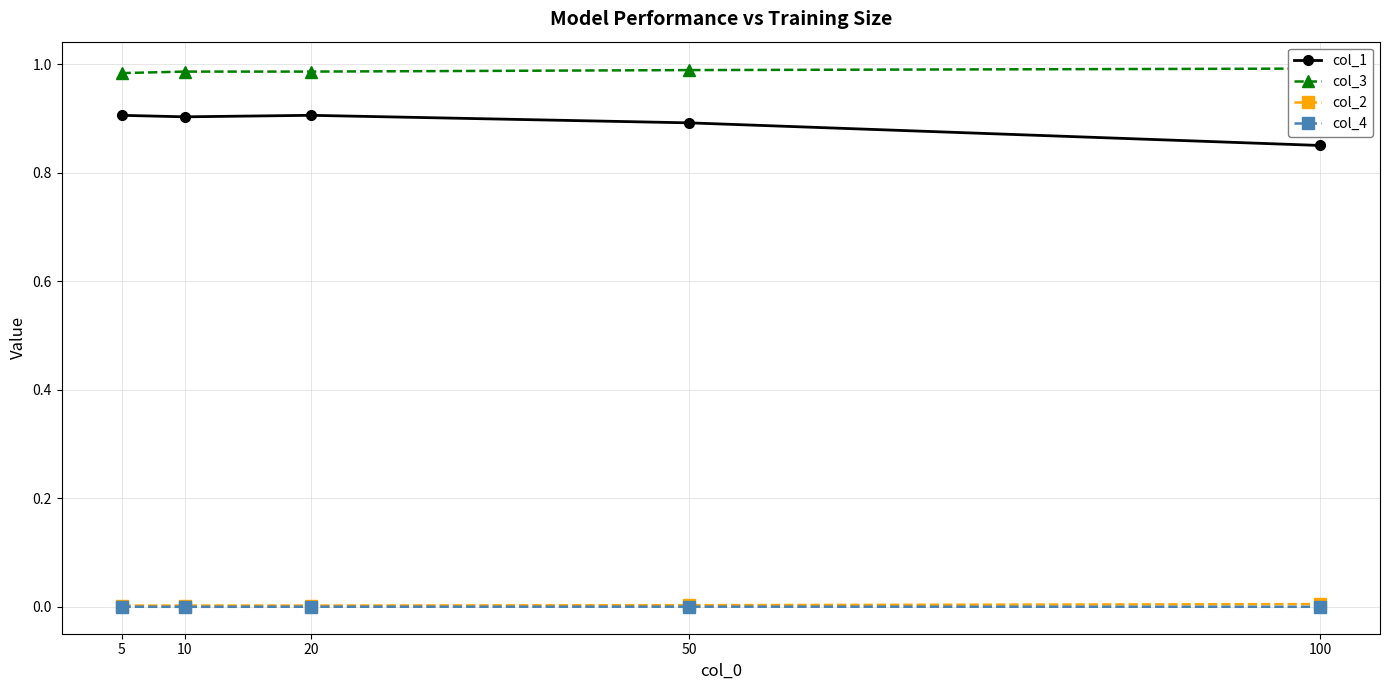

Count the col_3 values in the range 0 to 1.

5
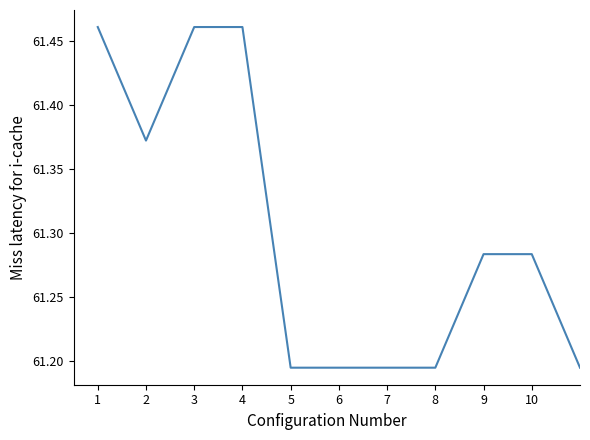

What is the difference between the maximum and minimum values?

0.3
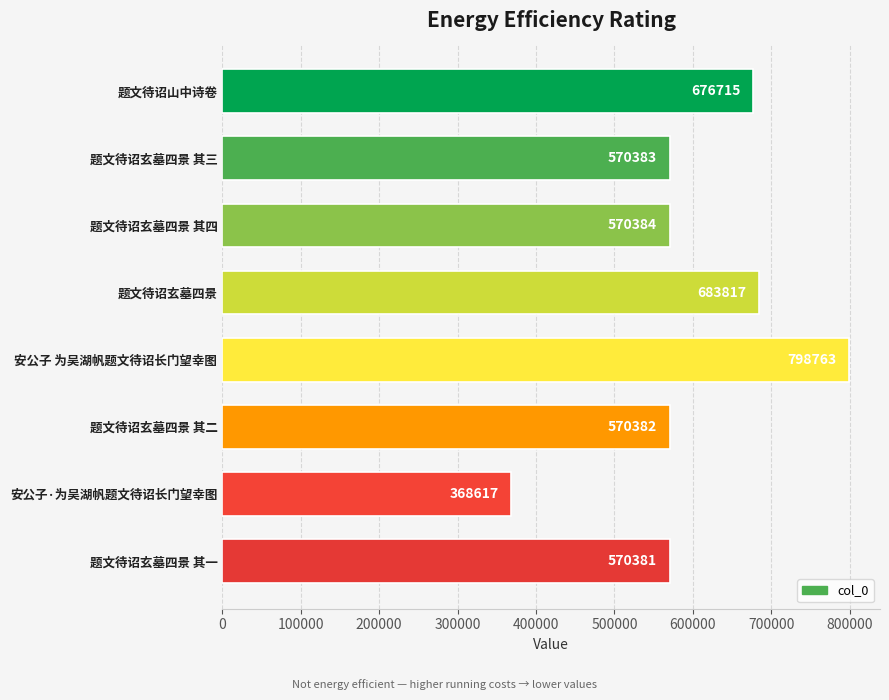

The chart shows a value of 523258 at 安公子·为吴湖帆题文待诏长门望幸图. True or false?

False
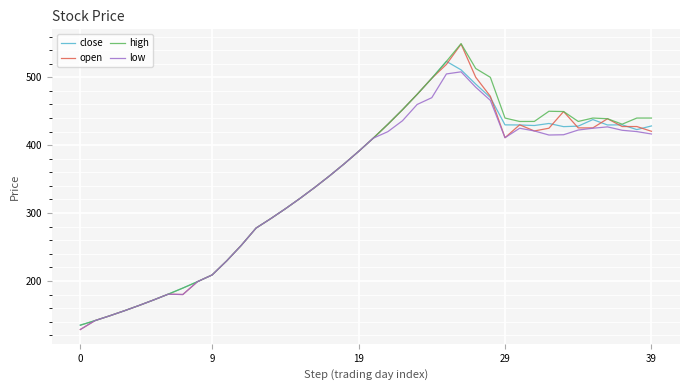

What are all the series names shown in the legend?

close, open, high, low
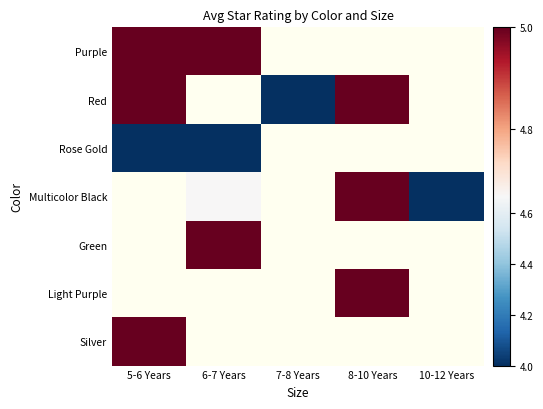

True or false: Purple has a value of 7.1 at 5-6 Years.

False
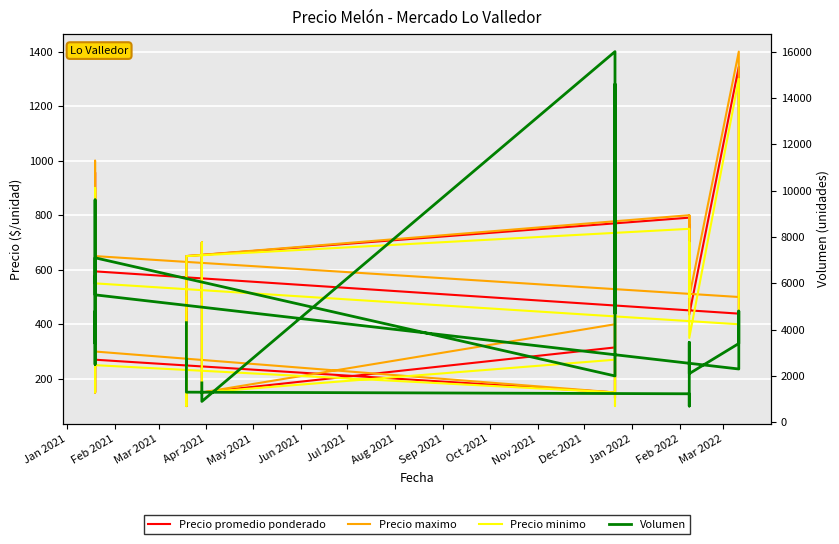

At how many categories does at least one series exceed 13767?

3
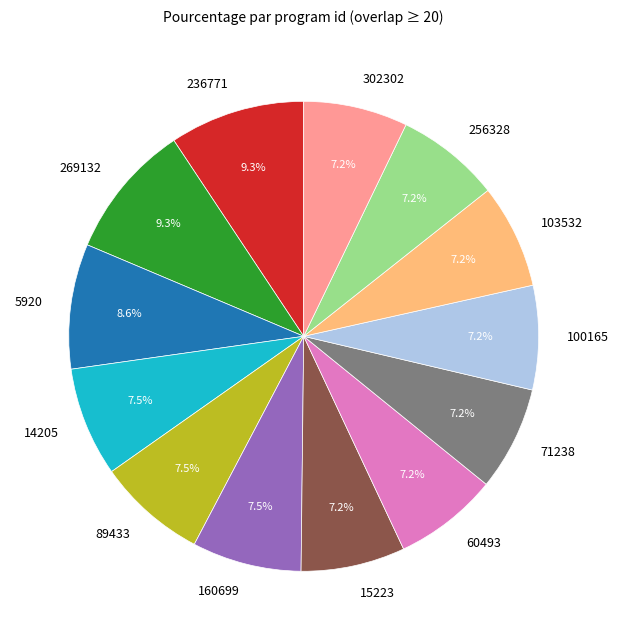

Count the number of slices in the pie.

13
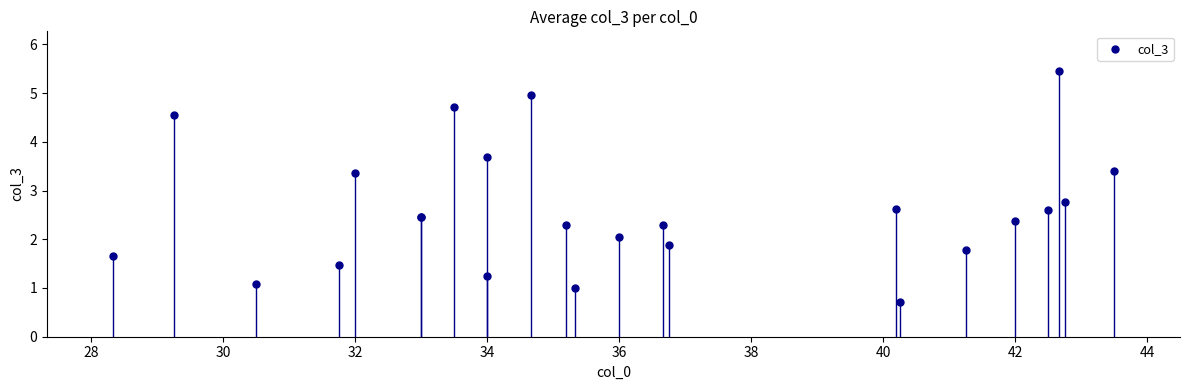

What Y value in the scatter plot is closest to 3?

2.8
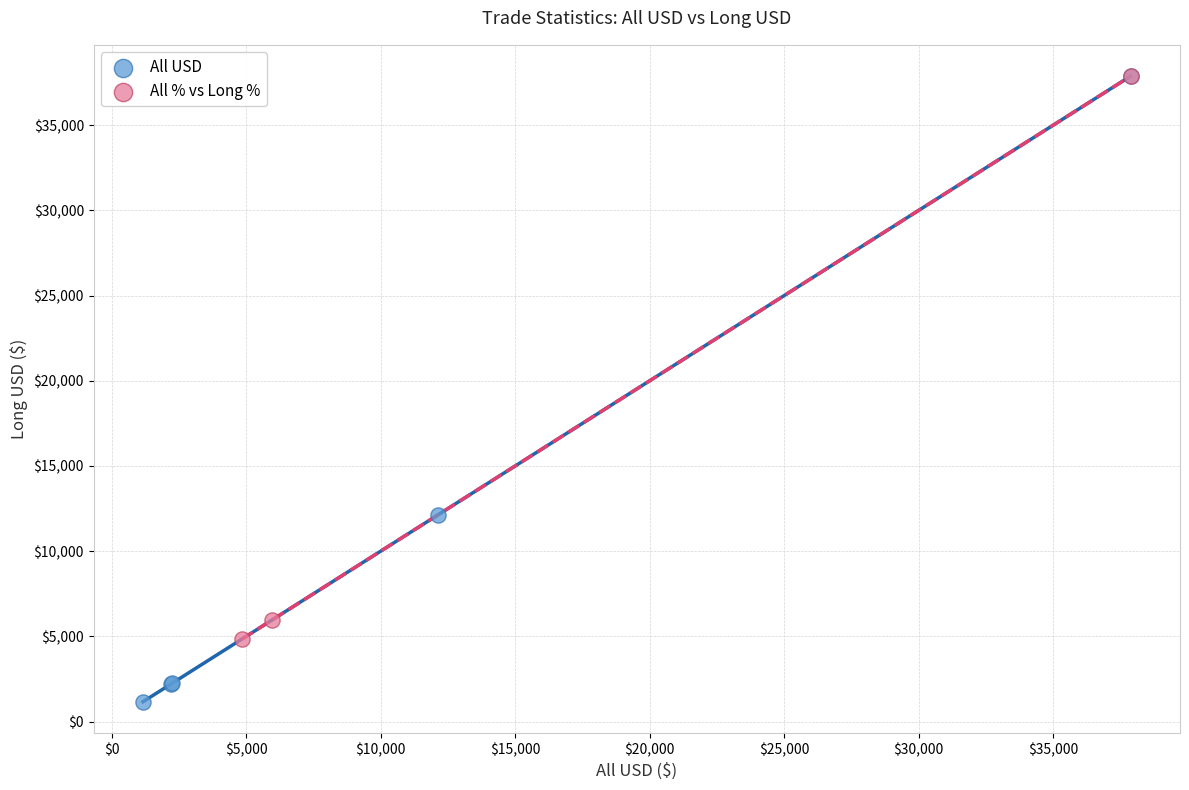

Which series has the largest Y range (max minus min)?

All USD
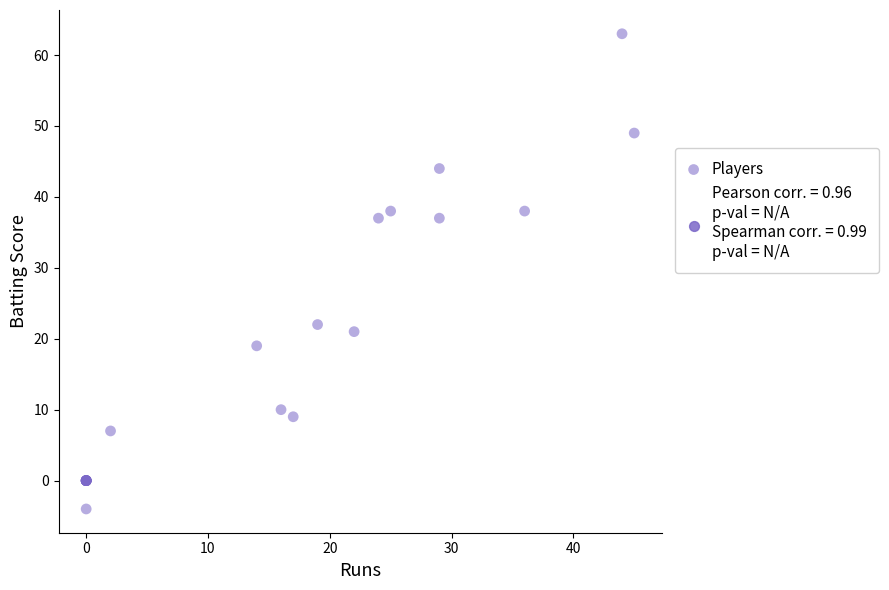

What Y value in the scatter plot is closest to 29?

22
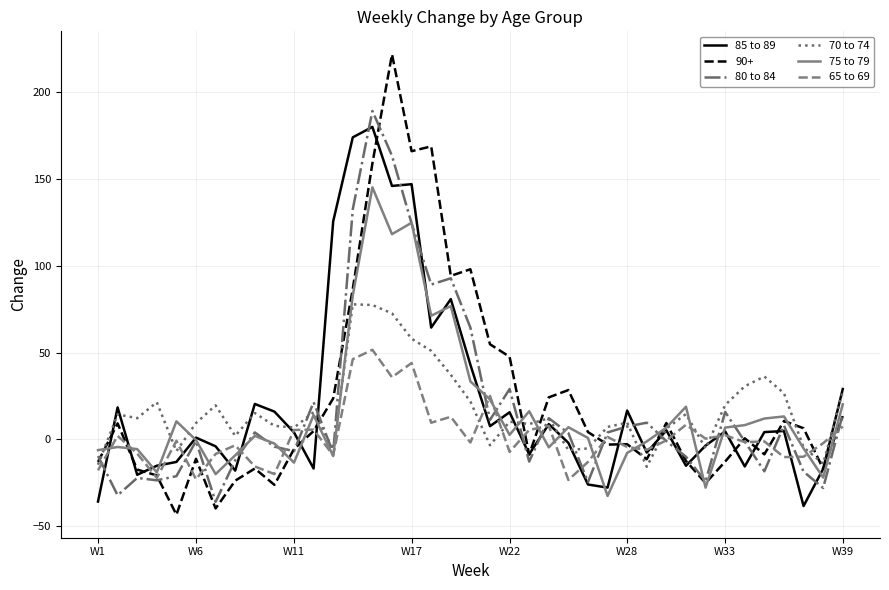

What is the minimum value shown in the chart?

-43.4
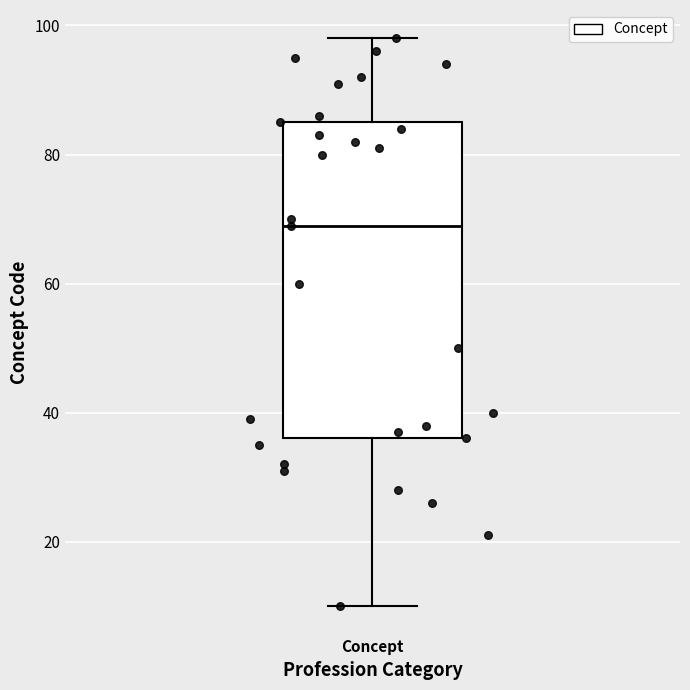

Where is the lower edge of the box for Concept on the y-axis? The values are not printed on the chart, so give them approximately, as read against the axis.

36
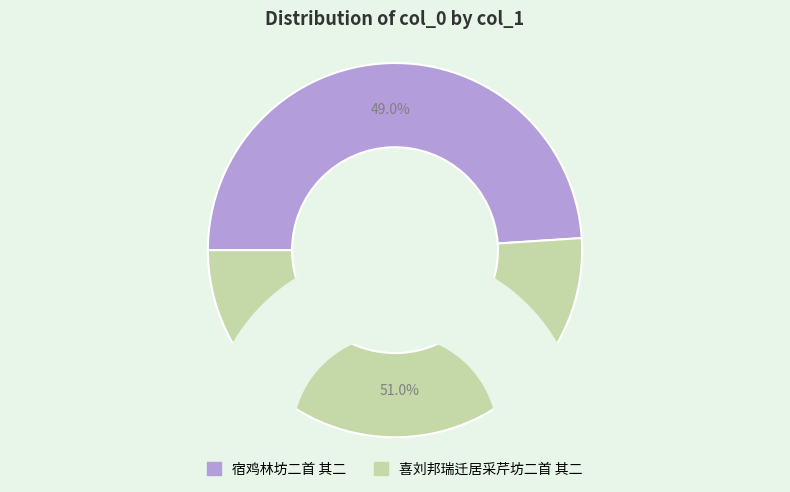

Does 喜刘邦瑞迁居采芹坊二首 其二 account for over 50% of the chart?

Yes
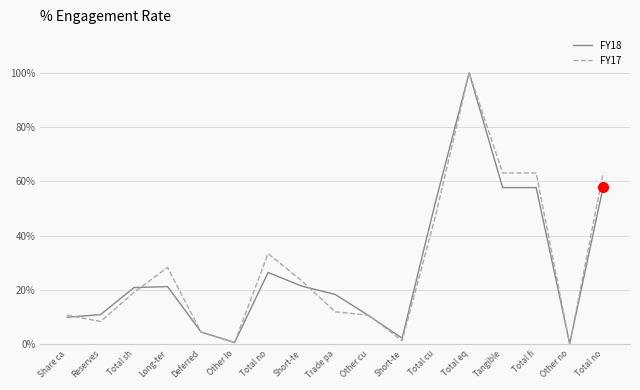

Reading left to right, what are all the values shown in this chart?

FY18: Share ca=0.1	Reserves=0.1	Total sh=0.2	Long-ter=0.2	Deferred=0.0	Other lo=0.0	Total no=0.3	Short-te=0.2	Trade pa=0.2	Other cu=0.1	Short-te=0.0	Total cu=0.5	Total eq=1.0	Tangible=0.6	Total fi=0.6	Other no=0.0	Total no=0.6
FY17: Share ca=0.1	Reserves=0.1	Total sh=0.2	Long-ter=0.3	Deferred=0.0	Other lo=0.0	Total no=0.3	Short-te=0.2	Trade pa=0.1	Other cu=0.1	Short-te=0.0	Total cu=0.5	Total eq=1.0	Tangible=0.6	Total fi=0.6	Other no=0.0	Total no=0.6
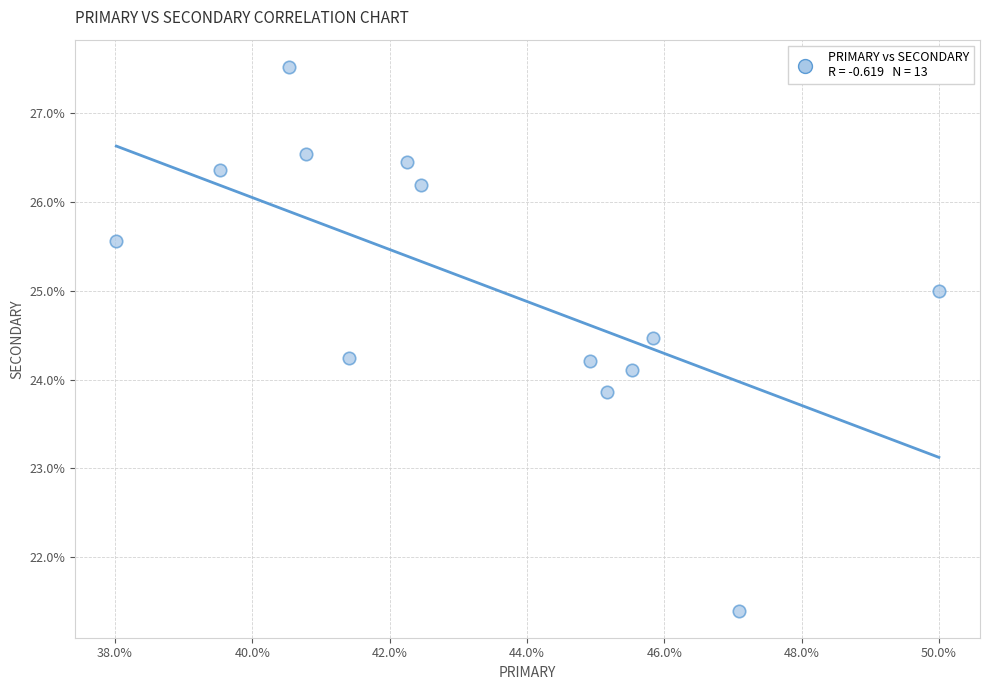

What is the range of X values (max minus min)?

12.0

» ASSIGNED TASK: Identify every line in the listing above that contains the string "Deferred", matching case exactly, and copy each of those lines.

» RESULT OF THE EXERCISE:
FY18: Share ca=0.1	Reserves=0.1	Total sh=0.2	Long-ter=0.2	Deferred=0.0	Other lo=0.0	Total no=0.3	Short-te=0.2	Trade pa=0.2	Other cu=0.1	Short-te=0.0	Total cu=0.5	Total eq=1.0	Tangible=0.6	Total fi=0.6	Other no=0.0	Total no=0.6
FY17: Share ca=0.1	Reserves=0.1	Total sh=0.2	Long-ter=0.3	Deferred=0.0	Other lo=0.0	Total no=0.3	Short-te=0.2	Trade pa=0.1	Other cu=0.1	Short-te=0.0	Total cu=0.5	Total eq=1.0	Tangible=0.6	Total fi=0.6	Other no=0.0	Total no=0.6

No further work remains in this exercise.